* _What the exercise asks_:
Your answer should consist only of the lines below from the one with "16: (404, 116, 3.79)" through the one with "32: (451, 93, 4.03)", copied exactly.

(Data to process begins)

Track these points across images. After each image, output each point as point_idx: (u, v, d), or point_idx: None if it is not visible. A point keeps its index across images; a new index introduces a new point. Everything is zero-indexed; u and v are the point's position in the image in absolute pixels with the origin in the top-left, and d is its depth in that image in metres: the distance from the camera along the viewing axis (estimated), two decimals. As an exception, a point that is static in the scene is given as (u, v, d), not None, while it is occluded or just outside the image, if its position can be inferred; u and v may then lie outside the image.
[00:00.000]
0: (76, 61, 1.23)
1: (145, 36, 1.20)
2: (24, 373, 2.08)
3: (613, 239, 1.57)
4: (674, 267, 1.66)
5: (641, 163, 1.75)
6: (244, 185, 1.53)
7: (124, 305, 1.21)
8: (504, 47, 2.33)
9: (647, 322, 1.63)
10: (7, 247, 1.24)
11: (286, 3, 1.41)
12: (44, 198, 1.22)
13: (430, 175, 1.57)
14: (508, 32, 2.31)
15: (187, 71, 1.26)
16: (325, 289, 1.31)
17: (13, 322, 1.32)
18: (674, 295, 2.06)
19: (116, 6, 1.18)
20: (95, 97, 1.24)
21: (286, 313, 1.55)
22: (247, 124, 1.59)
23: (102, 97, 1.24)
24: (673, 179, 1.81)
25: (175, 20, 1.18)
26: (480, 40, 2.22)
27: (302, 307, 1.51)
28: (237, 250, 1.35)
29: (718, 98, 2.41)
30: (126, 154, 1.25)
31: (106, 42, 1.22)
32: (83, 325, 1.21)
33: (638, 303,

(Data to process ends)
(Data to process begins)

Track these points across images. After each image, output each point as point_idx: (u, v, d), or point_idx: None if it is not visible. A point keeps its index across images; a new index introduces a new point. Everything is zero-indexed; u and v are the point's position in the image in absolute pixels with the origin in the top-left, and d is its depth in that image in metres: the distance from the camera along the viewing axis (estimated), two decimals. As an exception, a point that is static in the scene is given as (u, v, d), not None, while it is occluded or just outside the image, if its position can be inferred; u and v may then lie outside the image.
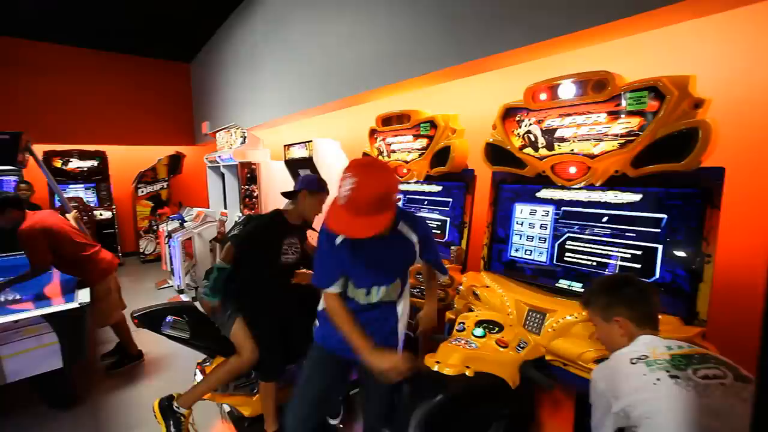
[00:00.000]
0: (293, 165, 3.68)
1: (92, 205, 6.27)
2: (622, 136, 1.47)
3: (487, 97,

(Data to process ends)
(Data to process begins)

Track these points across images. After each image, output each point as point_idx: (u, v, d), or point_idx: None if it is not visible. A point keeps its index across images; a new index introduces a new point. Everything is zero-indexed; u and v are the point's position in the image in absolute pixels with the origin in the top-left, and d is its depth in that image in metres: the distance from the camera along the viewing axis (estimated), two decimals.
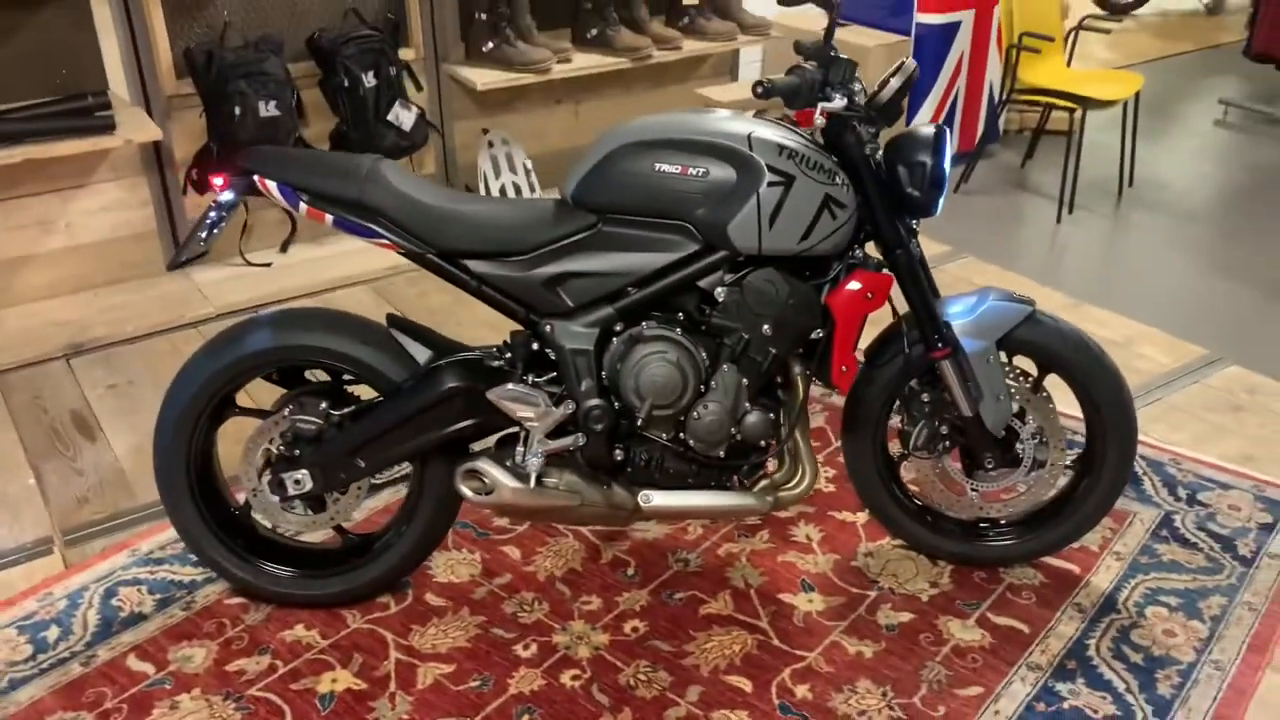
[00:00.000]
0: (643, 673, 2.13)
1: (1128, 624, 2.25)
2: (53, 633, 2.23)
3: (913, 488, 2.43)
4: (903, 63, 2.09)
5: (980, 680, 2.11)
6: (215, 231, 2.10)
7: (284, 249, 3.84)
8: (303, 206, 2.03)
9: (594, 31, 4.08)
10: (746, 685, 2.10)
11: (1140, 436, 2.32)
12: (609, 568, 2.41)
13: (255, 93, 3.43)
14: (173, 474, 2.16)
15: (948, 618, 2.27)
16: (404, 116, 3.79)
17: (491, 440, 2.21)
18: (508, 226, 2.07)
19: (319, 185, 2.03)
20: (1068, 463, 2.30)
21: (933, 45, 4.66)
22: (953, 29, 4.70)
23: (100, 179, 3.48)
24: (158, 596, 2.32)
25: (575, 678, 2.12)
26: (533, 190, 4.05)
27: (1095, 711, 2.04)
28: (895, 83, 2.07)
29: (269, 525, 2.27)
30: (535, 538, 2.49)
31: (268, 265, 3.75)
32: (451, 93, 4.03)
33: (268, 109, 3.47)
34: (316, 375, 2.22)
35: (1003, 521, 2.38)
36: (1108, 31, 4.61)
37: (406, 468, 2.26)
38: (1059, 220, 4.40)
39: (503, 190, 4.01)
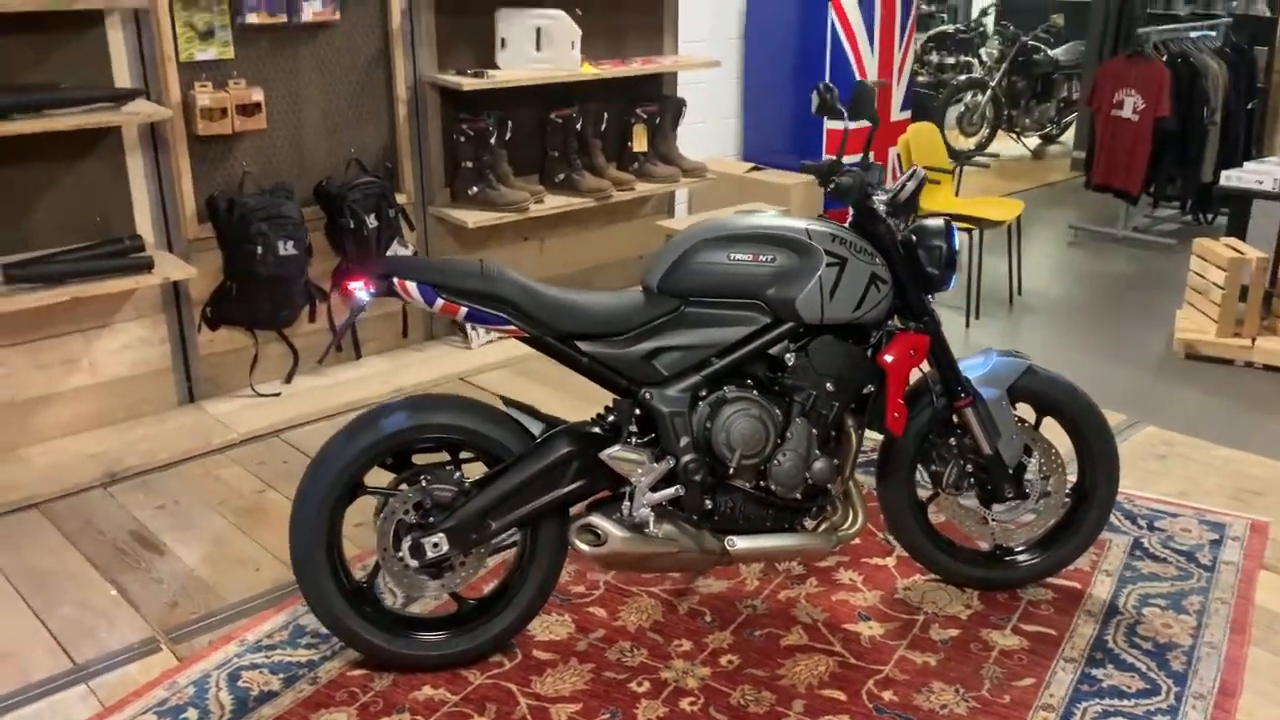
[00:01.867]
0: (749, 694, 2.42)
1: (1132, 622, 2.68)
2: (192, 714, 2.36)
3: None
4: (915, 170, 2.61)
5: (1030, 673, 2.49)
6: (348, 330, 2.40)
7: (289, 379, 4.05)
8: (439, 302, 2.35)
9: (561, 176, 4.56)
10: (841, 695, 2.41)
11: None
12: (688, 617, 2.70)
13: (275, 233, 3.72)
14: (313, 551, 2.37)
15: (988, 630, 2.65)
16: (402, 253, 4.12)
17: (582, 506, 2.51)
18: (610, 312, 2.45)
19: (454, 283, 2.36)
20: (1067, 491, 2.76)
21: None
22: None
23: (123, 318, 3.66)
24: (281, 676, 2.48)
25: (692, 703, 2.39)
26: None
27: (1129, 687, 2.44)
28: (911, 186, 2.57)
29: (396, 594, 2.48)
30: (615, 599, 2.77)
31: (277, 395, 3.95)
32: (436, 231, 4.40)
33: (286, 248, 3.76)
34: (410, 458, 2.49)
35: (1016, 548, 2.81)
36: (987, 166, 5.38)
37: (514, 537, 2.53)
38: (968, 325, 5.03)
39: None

(Data to process ends)

* _Exercise solution_:
16: (404, 116, 3.79)
17: (491, 440, 2.21)
18: (508, 226, 2.07)
19: (319, 185, 2.03)
20: (1068, 463, 2.30)
21: (933, 45, 4.66)
22: (953, 29, 4.70)
23: (100, 179, 3.48)
24: (158, 596, 2.32)
25: (575, 678, 2.12)
26: (533, 190, 4.05)
27: (1095, 711, 2.04)
28: (895, 83, 2.07)
29: (269, 525, 2.27)
30: (535, 538, 2.49)
31: (268, 265, 3.75)
32: (451, 93, 4.03)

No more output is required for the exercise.